Tuesday, September 27, 2022

Theatre Royal: ‘How to catch the Menopause & enjoy it’  

ANNE Gildea doesn’t suffer fools gladly and her audience just love her. She’s got a lot on her mind and she wants to vent. “Are there any men in the audience?” says she – all innocent like – and just like that, Marco from Berlin, Pat from Waterford (I’m outed by a bank of Kilkenny lassies in front of me) and the silent one are in the unwanted limelight. Thankfully, poor old Marco bears the brunt of it although I’m referenced throughout.  

To be fair, the target audience is female and the sisterhood respond in unison to the questions and the comments. “Hands up anyone here who’s kinda menopausal?” and then goes in search of victims. “Did you ever feel you were losing it… the memory… and the brainfog… like?” she interrogates; lots of “mmms” echo around the house… “Or on fire?” asks the lady from Tubercurry, who declares that she could fry eggs on her chest. Guffaws and yesssses and silent nods bop around the stalls as Gildea goes in search of the killer blows. 

“Do you ever get that feeling that you’re invisible… that people don’t actually see you anymore… family, shop assistants and doctors?” and sympathy floods towards the comic that has learned her trade as part of “The Nualas”.  

Anne doesn’t have much sympathy for the snowflakers that complain about being objectified. “Jesus,” she declares, “I’d feckin’ love to be objectified… with builders in barely-fitting hipster-jeans whistling after me and shouting ‘show us your wobbly bits’” and the house  is only rockin’.  

“It’s all about Estrogen, you know,” and in case you didn’t, she goes on to explain it. At length and in great detail because she’s done all the research. Anne’s attitude to the hormonal changes that come with menopause comes with the wisdom of the woman who’s been there. And suffered. And made lots of mistakes because she’s been listening to the wrong advice on treatments such as HRT.  

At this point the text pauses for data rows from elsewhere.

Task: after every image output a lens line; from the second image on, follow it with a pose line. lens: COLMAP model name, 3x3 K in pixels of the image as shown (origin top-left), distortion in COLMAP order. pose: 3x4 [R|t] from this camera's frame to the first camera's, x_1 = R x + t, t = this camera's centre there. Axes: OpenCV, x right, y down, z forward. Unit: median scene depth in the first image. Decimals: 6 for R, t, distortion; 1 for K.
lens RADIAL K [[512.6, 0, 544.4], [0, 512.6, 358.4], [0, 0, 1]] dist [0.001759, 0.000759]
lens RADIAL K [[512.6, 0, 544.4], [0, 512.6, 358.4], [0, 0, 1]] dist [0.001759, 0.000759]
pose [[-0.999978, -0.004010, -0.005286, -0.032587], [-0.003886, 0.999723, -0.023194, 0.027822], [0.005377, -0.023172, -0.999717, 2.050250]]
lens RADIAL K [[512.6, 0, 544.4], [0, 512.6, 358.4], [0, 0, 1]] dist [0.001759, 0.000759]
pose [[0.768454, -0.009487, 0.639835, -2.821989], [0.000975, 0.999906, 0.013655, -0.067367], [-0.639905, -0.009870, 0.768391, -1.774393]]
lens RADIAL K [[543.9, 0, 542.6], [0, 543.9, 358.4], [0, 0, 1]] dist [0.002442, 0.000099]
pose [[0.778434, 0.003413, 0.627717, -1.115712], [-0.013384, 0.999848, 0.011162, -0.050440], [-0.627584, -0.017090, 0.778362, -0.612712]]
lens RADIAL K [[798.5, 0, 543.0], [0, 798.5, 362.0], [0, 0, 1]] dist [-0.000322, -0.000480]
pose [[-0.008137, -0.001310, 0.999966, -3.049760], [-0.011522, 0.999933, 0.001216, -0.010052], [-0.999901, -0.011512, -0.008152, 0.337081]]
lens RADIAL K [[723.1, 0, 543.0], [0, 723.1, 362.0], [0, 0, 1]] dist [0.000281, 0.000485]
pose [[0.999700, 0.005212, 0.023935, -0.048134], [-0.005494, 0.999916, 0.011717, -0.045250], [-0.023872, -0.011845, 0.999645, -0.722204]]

Gildea charts the gradual demolition of the wall of silence that descended on conservative Ireland on matters in relation to sex, reproduction and the female body. Her description of the unfortunate nun – nicknamed Sister Shush – who supplied her young charges with towels when they were caught unawares was hilarious. As were a variety of products such as anti-menopause magnets that were fitted to big-girl Aldi pants that had customers shopping trolleys chasing her around those fascinating middle-aisles.   

She’s not too hot on doctors, either – particularly young wans who are only dying to advise on accepting the menopause as a feature of growing old. Grrrrrrrr! And she’s up-and-running on the grind in medicine she imparts to the innocent young medic. And as for the feckin’ French doctor – the French physician Charles-Pierre-Louis de Gardanne in 1821 –  that came up with the term menopause … “well, what was wrong with womanopause?” says she, and the audience roar back their agreement. 

Passion is on the back-burner for 56-year-old Anne now. Her hubby sought some old-style wooing on Valentine’s with a candlelight dinner. When he leaned in with some sweet entre-nous proposals for later on, a lock of his hair caught fire and Anne burned her chin! “And who said candlelight dinners were romantic?” demanded the chin-singed comic, before obliging with the good news that lover-boy was in the booboos by the time she hit the sack.  

The sisterhood loved it and, although I wasn’t the target audience for this show, I enjoyed it none the less. Some of the stuff went over my head and, maybe, I was better off. However, I certainly left a more enlightened man than I entered.